___ Data to process ___

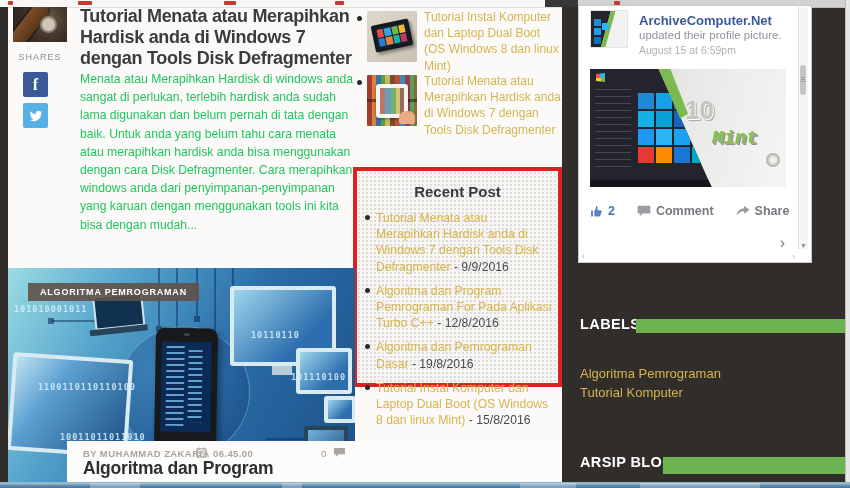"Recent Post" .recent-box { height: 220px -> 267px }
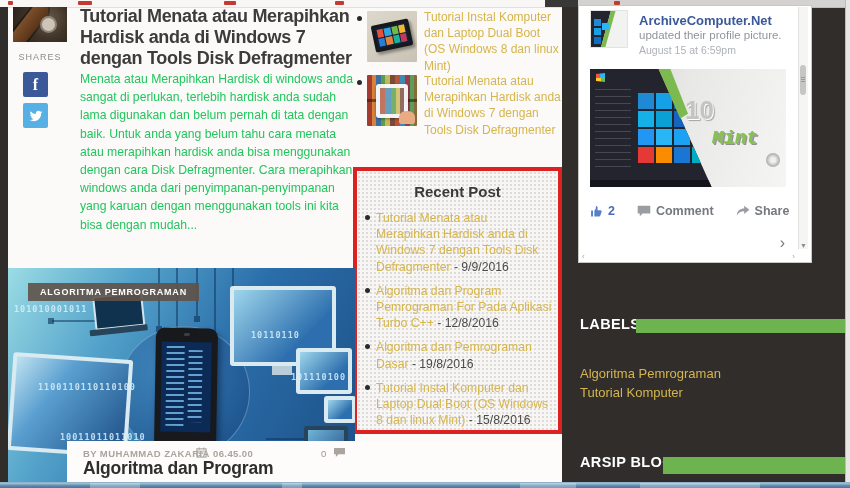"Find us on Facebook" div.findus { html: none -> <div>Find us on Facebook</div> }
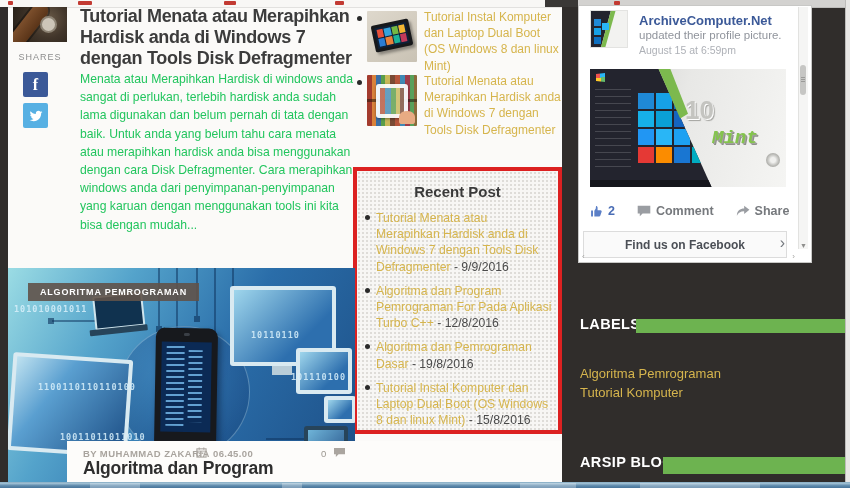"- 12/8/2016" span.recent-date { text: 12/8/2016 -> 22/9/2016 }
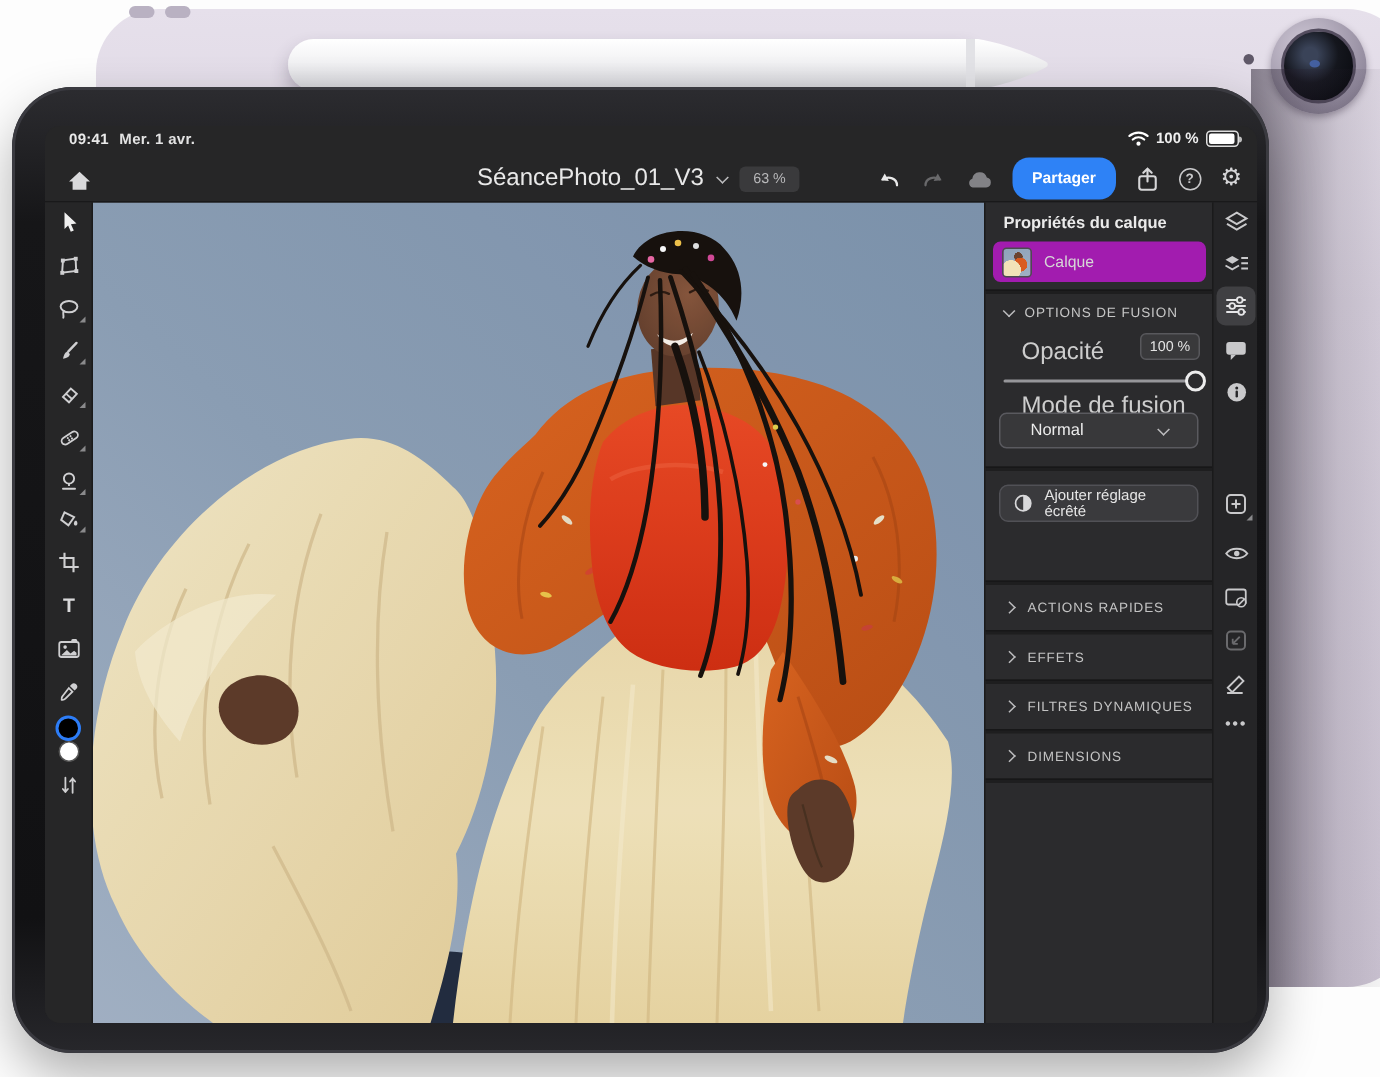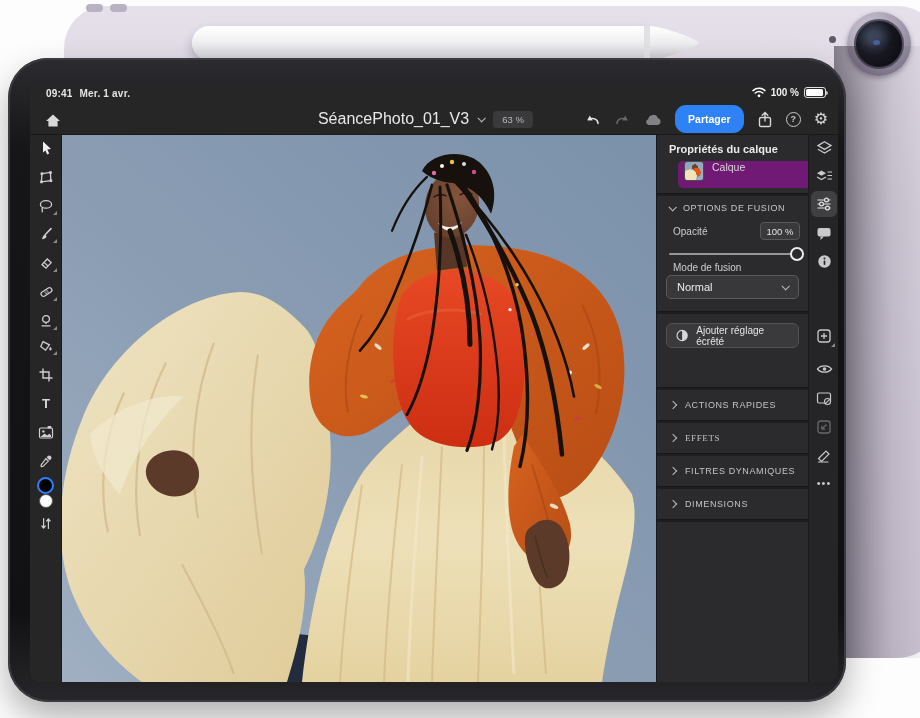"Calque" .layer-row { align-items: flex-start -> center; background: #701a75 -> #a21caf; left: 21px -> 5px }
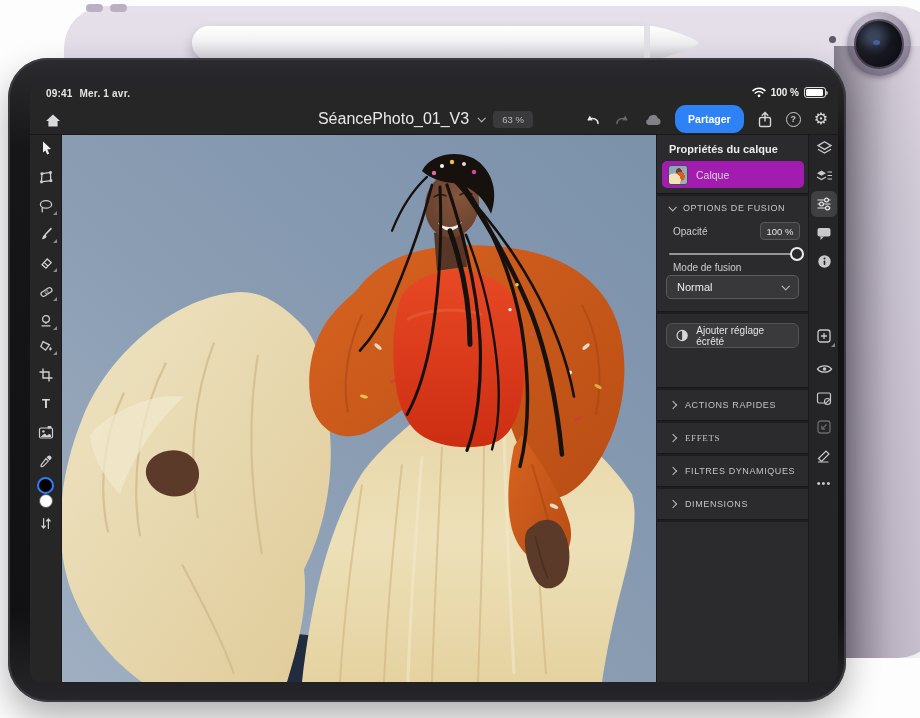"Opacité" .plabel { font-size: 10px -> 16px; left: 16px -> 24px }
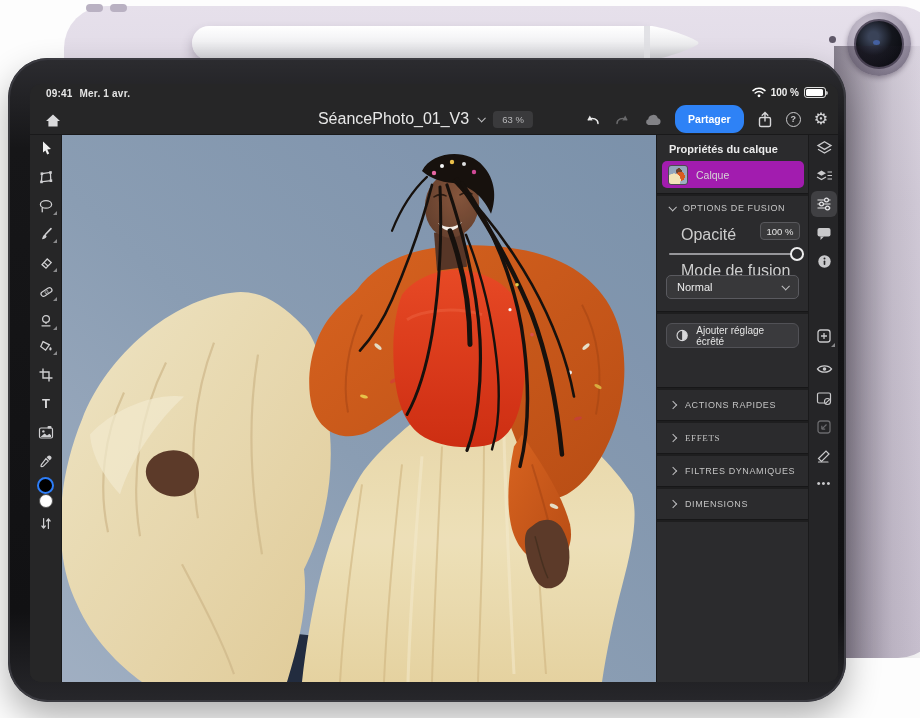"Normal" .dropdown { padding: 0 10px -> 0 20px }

___

[Assignment] Exactly the lines from the top of the listing through the line with "align-items: flex-start ->", and no pictures, should be printed.

[Output of the exercise]
"Recent Post" .recent-box { height: 220px -> 267px }
"Find us on Facebook" div.findus { html: none -> <div>Find us on Facebook</div> }
"- 12/8/2016" span.recent-date { text: 12/8/2016 -> 22/9/2016 }
"Calque" .layer-row { align-items: flex-start -> center; background: #701a75 -> #a21caf; left: 21px -> 5px }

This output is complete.